AMVAC Environmental Products (AEP) is a division of AMVAC Chemical Corporation, a diversified specialty and agricultural products company that develops and markets products for crop protection and management, turf and ornamentals management and public and animal health. The focus of AEP is in the protection of you and your family, your pets and animals, the property you own, the places where you work. Our products protect your homes from insects and termites. They protect your lawn, the soccer fields where your children play, and the golf courses you enjoy, from pests and diseases. And for the last five decades, our products have protected your communities from the deadliest animal in the world, the mosquito.
AMVAC Environmental Products serve a diverse group of customers in markets including public health, turf and ornamentals, professional pest management, and consumer and animal health. Our products and services deliver solutions that protect public and animal health, safeguard property from damaging pests and enhance the quality of the environment where we live and work.
GLOBAL Aedes aegypti Project
AMVAC has incorporated the control characteristics of Dibrom® Concentrate and Trumpet® EC with the use of today’s rapidly improving aerial application technology and continues to develop control results that were thought to be impossible just a few years ago. Through our global Aedes aegypti Project (GAAP), we have four years of data and have had some very promising results. In the 4th year of the trials, the Zika epidemic reached Miami and the Miami officials were very public about the contribution that naled (Dibrom® Concentrate) made in the effort to stop transmission in the Wynwood area when used in an IPM/IMM Program. Results from the GAAP project and the recent experience in Miami has challenged the historical perspective that Aedes aegypti cannot be controlled using aerial adulticiding techniques.
Research Collaboration on Promising Techniques for Mosquito Control
In November 2016, AMVAC entered into a Research Collaboration Agreement with Harvard University to develop and potentially commercialize new, Harvard-owned technology aimed at control of the Aedes aegypti mosquito.
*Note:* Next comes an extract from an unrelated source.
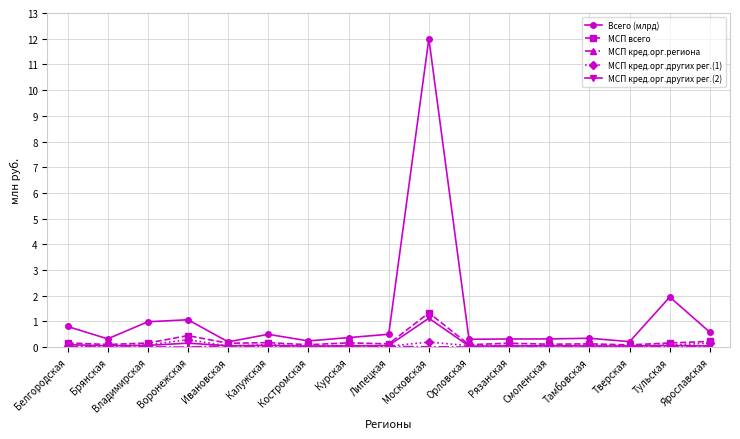

True or false: МСП кред.орг.других рег.(2) has more than 1 points higher than both neighbors.

True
From the November 28, 2016 press release:
“AMVAC is a leader in the U.S. vector control sector, supplying the most effective aerial-applied mosquito adulticide used in professional public health mosquito control – Dibrom® Concentrate and Trumpet® EC. Municipal officials, regional mosquito control districts and contractors for the Federal Emergency Management Agency (FEMA) rely on AMVAC’s products to mitigate the threat of mosquitoes and the diseases they transmit. With the recent focus on the spread of the Zika virus in the United States, AMVAC has intensified its search for additional safe and effective technologies which could help combat vectors of this potential viral epidemic.
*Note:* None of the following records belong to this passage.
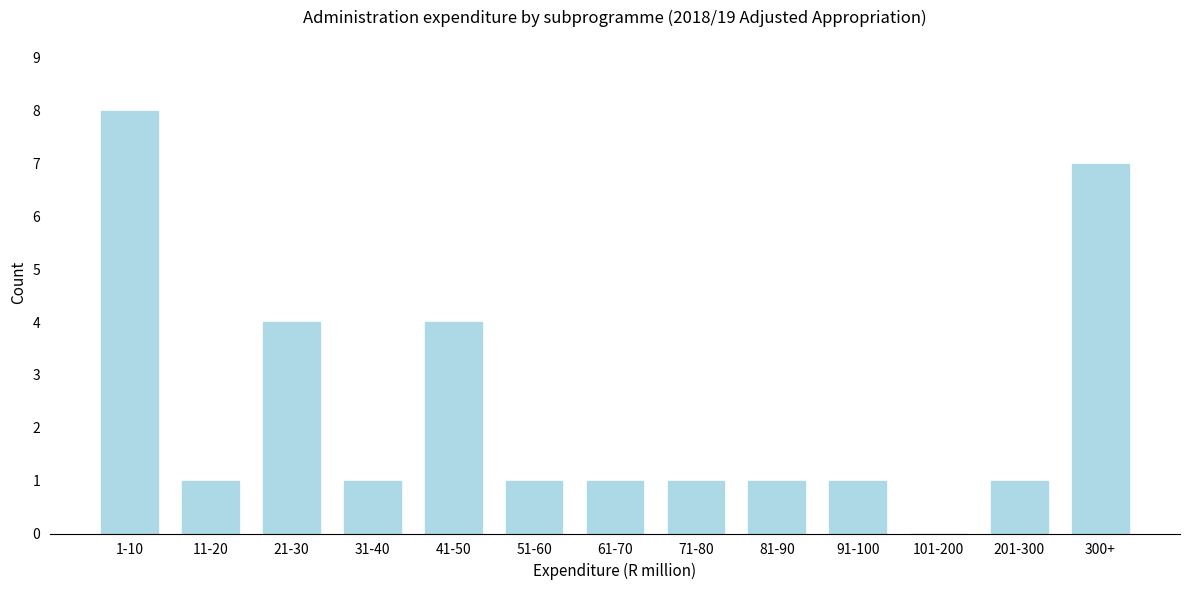

Reading right to left, list all the values displayed in this chart.

300+=7	201-300=1	101-200=0	91-100=1	81-90=1	71-80=1	61-70=1	51-60=1	41-50=4	31-40=1	21-30=4	11-20=1	1-10=8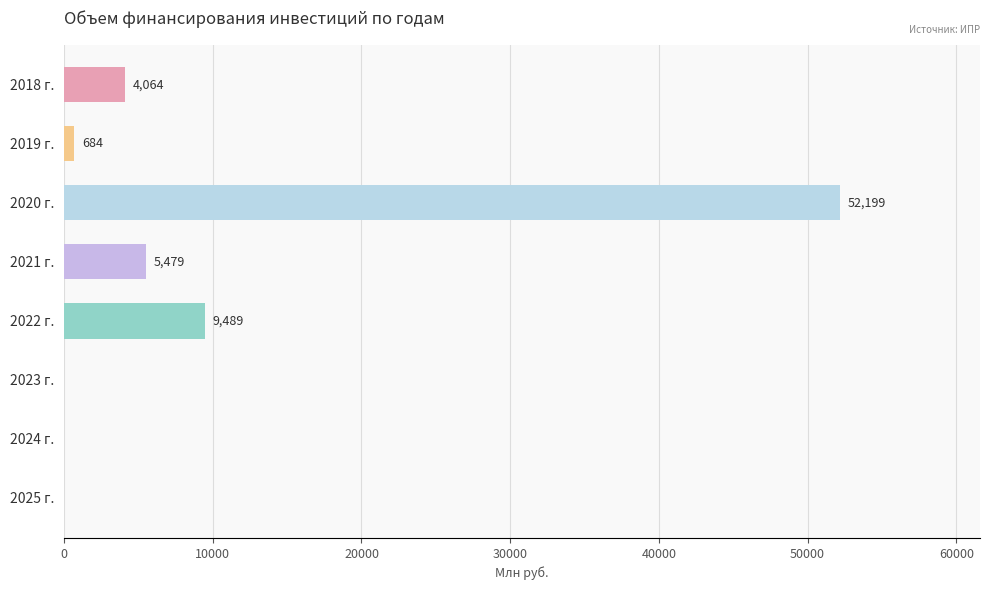

What is the maximum value shown in the chart?

52199.4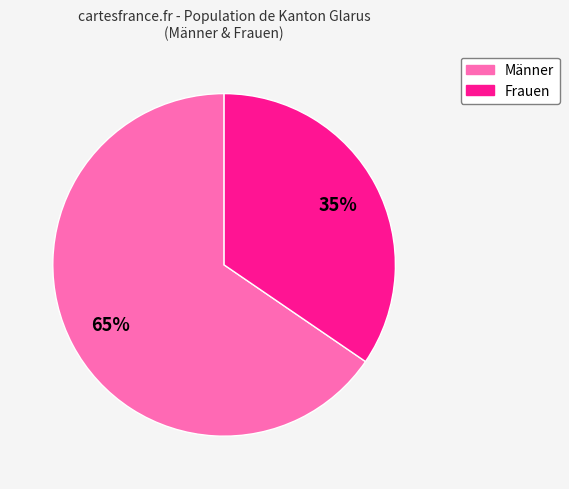

Does any single category account for the majority?

Yes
Under the collaboration agreement, AMVAC will support a research project led by Dr. Flaminia Catteruccia, Associate Professor of Immunology and Infectious Diseases at the Harvard T.H. Chan School of Public Health. The technology under study is the subject of a patent application filed by Harvard; the collaboration agreement grants AMVAC certain license options for commercial development of spray- or fog-based mosquito control products.
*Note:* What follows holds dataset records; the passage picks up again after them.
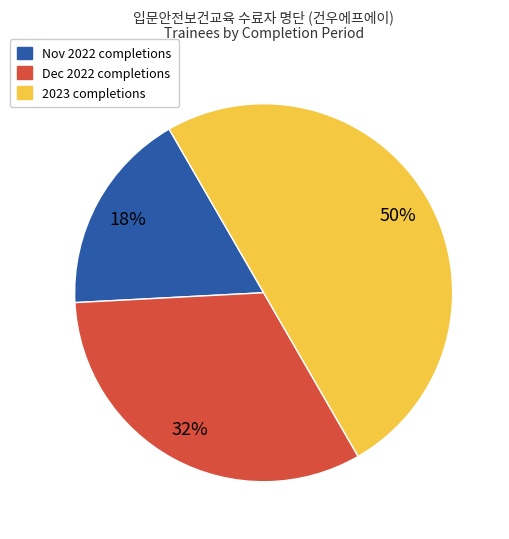

To the nearest percent, what is the difference between the largest and smallest slice percentages?

32%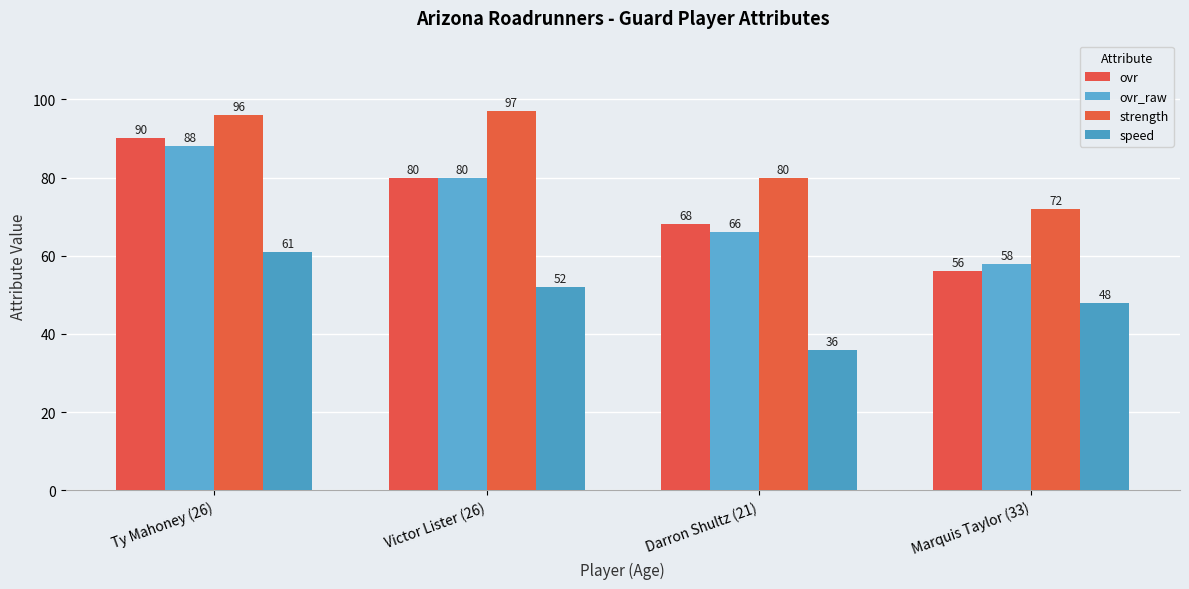

Reading left to right, extract all data points from this chart.

ovr: Ty Mahoney (26)=90	Victor Lister (26)=80	Darron Shultz (21)=68	Marquis Taylor (33)=56
ovr_raw: Ty Mahoney (26)=88	Victor Lister (26)=80	Darron Shultz (21)=66	Marquis Taylor (33)=58
strength: Ty Mahoney (26)=96	Victor Lister (26)=97	Darron Shultz (21)=80	Marquis Taylor (33)=72
speed: Ty Mahoney (26)=61	Victor Lister (26)=52	Darron Shultz (21)=36	Marquis Taylor (33)=48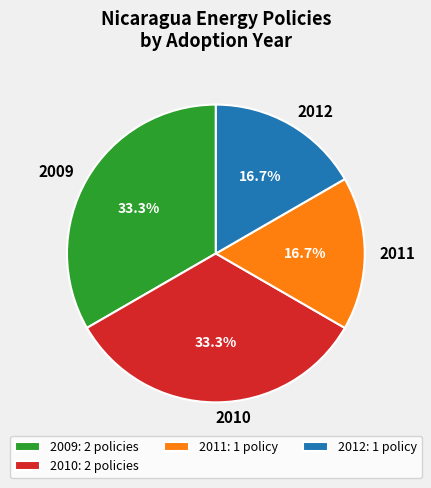

What portion of the pie excludes 2010?

66.7%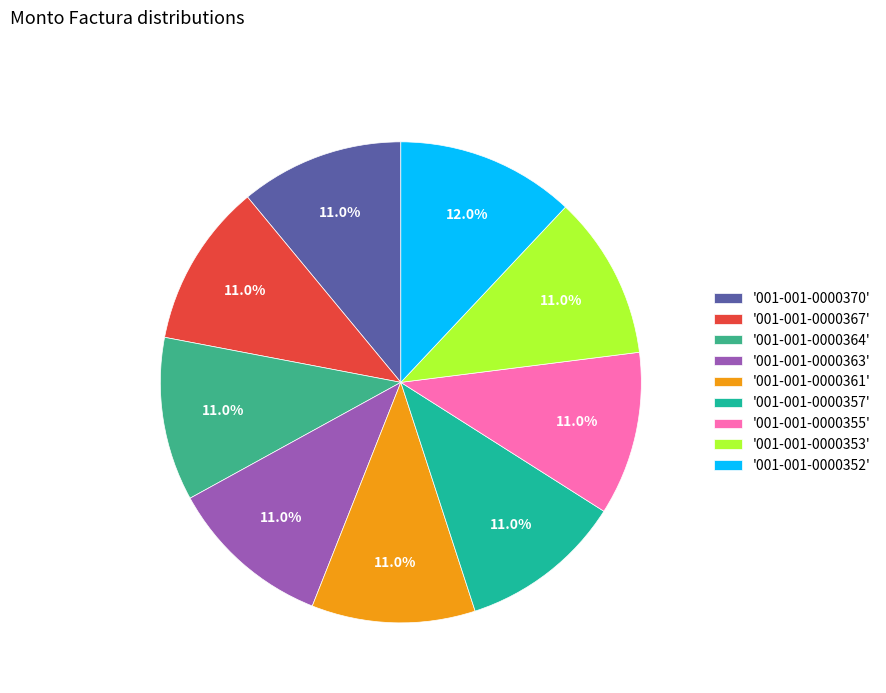

To the nearest percent, what is the difference between the largest and smallest slice percentages?

1%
Dr. Peter Porpiglia, Vice President of AMVAC’s Product Development Department commented: ‘We are excited that this collaboration with Harvard researchers could identify new directions and methods for addressing this significant public health danger. Controlling mosquito-borne diseases is a difficult challenge and this research agreement is one of several insect control initiatives that continue to define AMVAC’s commitment to innovation and new technology development. We look forward to working with the Harvard team to understand the potential of their research findings and identify how that knowledge can help devise meaningful solutions to reduce this human health threat.’”
The female mosquito is the deadliest animal on the planet. On an average day around the world, mosquitos transmit diseases that kill around 2,000 people a day.